[Page-level text extractions]
--- START ---

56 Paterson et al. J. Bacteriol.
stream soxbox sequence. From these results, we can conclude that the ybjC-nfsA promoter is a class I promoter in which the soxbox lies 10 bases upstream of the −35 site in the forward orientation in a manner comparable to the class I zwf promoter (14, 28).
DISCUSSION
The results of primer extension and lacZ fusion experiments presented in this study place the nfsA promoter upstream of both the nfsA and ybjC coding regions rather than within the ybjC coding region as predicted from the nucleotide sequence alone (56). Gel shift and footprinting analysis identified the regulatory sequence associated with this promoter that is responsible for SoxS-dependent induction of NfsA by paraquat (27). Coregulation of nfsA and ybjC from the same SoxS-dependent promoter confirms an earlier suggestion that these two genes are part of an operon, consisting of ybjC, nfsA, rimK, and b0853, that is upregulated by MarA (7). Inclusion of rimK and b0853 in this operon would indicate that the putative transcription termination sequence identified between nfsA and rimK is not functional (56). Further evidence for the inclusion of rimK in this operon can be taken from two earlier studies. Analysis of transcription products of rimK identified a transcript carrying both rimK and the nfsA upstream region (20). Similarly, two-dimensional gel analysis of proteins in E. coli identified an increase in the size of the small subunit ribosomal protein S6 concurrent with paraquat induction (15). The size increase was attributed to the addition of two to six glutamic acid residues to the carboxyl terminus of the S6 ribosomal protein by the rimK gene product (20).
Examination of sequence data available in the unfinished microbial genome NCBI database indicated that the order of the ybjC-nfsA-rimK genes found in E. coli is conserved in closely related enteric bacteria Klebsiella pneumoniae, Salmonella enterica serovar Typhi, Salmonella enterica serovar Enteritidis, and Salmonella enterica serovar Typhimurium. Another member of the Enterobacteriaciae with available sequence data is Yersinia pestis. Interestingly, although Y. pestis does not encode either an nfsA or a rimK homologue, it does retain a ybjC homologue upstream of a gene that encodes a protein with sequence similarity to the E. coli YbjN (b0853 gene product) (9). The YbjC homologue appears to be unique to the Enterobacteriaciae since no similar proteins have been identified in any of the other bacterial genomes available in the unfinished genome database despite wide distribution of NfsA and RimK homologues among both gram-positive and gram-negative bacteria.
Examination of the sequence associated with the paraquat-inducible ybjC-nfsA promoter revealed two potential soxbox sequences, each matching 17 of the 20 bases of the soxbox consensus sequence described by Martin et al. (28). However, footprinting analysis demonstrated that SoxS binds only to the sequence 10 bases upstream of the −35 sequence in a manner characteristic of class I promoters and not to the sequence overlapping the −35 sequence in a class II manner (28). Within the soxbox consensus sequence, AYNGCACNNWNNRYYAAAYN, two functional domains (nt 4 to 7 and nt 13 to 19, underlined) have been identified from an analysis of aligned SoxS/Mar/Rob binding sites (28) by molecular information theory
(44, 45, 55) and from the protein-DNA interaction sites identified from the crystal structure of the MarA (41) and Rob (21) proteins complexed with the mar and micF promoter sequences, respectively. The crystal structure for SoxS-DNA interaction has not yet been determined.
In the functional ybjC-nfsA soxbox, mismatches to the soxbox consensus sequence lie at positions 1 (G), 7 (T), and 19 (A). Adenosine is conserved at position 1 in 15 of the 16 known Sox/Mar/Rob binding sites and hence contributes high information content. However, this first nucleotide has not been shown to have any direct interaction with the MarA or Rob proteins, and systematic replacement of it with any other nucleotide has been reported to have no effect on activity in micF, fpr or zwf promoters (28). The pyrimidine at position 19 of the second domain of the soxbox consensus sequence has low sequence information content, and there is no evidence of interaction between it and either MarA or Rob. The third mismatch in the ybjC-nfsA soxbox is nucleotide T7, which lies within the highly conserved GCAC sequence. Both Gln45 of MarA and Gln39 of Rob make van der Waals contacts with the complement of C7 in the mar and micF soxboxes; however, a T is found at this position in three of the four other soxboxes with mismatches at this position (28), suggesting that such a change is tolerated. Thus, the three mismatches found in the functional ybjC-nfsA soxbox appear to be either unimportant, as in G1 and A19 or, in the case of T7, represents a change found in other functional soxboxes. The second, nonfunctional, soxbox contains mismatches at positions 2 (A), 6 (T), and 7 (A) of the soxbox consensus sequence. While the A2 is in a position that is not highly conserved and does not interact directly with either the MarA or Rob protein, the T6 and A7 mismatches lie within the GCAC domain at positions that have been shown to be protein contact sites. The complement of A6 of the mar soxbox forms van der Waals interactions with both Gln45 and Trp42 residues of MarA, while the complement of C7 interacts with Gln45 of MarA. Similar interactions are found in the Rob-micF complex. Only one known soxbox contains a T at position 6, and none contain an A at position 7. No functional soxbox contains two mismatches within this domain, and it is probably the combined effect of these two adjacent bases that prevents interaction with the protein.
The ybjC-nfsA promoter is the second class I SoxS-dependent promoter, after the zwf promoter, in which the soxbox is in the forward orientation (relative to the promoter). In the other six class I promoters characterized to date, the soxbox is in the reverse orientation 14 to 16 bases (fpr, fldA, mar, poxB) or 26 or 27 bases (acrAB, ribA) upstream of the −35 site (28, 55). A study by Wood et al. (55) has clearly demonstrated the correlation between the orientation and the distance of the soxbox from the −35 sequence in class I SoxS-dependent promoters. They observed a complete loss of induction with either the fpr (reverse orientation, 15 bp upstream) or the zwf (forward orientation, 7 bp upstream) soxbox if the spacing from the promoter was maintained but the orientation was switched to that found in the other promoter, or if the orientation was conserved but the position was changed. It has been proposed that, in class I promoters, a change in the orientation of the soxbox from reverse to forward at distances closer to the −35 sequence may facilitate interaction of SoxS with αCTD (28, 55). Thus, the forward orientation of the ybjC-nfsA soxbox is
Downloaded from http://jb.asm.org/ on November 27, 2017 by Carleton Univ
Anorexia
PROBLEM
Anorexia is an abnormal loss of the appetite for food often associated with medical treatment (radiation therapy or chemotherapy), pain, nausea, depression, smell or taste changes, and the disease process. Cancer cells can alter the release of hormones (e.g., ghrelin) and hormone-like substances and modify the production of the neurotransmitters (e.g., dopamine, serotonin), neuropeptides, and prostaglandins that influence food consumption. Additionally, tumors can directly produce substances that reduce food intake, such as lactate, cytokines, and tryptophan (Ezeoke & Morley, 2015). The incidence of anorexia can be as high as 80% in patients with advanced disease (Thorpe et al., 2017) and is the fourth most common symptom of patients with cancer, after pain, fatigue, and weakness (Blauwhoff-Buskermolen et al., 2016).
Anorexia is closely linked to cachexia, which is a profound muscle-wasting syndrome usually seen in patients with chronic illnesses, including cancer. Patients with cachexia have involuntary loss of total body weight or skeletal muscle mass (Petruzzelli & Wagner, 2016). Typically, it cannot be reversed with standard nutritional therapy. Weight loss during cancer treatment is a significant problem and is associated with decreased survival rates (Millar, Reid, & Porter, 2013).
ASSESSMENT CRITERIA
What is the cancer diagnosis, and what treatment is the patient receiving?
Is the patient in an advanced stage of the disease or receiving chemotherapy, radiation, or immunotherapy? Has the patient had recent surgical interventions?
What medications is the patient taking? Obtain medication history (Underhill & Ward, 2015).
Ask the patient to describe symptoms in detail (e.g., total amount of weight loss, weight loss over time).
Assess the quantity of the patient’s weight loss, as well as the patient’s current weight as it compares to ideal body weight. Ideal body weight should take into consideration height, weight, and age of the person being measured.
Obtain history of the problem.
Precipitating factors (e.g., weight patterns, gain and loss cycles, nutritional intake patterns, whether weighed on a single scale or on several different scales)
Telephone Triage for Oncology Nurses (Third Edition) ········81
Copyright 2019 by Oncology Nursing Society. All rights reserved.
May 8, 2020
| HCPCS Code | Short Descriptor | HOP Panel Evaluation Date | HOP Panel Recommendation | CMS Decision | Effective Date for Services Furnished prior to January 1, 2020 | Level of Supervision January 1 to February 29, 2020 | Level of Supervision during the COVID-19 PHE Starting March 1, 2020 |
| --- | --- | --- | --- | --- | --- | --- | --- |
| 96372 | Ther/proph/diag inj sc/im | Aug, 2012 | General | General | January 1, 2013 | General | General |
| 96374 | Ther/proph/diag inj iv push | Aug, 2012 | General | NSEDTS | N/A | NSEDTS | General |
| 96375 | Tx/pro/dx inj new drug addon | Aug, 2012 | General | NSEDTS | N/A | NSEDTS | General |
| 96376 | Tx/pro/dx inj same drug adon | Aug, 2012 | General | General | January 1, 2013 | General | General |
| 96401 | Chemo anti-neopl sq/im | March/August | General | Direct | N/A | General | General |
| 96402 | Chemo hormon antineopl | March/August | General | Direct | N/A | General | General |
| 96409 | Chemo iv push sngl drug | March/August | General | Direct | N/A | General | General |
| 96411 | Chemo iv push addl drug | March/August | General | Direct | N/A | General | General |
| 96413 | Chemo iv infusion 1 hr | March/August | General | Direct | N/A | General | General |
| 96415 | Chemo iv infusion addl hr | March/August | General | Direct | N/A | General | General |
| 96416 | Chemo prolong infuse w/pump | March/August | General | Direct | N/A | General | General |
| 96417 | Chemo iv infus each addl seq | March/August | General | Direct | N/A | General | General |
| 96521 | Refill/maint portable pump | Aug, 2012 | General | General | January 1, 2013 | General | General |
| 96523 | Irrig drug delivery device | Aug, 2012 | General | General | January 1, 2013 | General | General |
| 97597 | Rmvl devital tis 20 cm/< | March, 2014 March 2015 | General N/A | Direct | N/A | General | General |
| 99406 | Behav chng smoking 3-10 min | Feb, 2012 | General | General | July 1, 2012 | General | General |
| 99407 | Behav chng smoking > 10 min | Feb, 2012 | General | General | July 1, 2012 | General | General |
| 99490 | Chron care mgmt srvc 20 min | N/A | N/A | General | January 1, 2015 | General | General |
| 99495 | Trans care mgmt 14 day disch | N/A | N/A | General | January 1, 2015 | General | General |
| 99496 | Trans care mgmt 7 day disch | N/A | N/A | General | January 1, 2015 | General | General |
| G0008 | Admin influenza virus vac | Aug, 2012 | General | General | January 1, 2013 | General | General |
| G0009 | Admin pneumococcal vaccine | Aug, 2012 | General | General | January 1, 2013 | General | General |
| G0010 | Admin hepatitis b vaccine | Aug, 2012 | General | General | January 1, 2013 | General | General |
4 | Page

--- END ---

■ Goal of the exercise: Could you write out exactly the lines above, starting at the first one and ending with the line that has "The results of"?

■ Result:
56 Paterson et al. J. Bacteriol.
stream soxbox sequence. From these results, we can conclude that the ybjC-nfsA promoter is a class I promoter in which the soxbox lies 10 bases upstream of the −35 site in the forward orientation in a manner comparable to the class I zwf promoter (14, 28).
DISCUSSION
The results of primer extension and lacZ fusion experiments presented in this study place the nfsA promoter upstream of both the nfsA and ybjC coding regions rather than within the ybjC coding region as predicted from the nucleotide sequence alone (56). Gel shift and footprinting analysis identified the regulatory sequence associated with this promoter that is responsible for SoxS-dependent induction of NfsA by paraquat (27). Coregulation of nfsA and ybjC from the same SoxS-dependent promoter confirms an earlier suggestion that these two genes are part of an operon, consisting of ybjC, nfsA, rimK, and b0853, that is upregulated by MarA (7). Inclusion of rimK and b0853 in this operon would indicate that the putative transcription termination sequence identified between nfsA and rimK is not functional (56). Further evidence for the inclusion of rimK in this operon can be taken from two earlier studies. Analysis of transcription products of rimK identified a transcript carrying both rimK and the nfsA upstream region (20). Similarly, two-dimensional gel analysis of proteins in E. coli identified an increase in the size of the small subunit ribosomal protein S6 concurrent with paraquat induction (15). The size increase was attributed to the addition of two to six glutamic acid residues to the carboxyl terminus of the S6 ribosomal protein by the rimK gene product (20).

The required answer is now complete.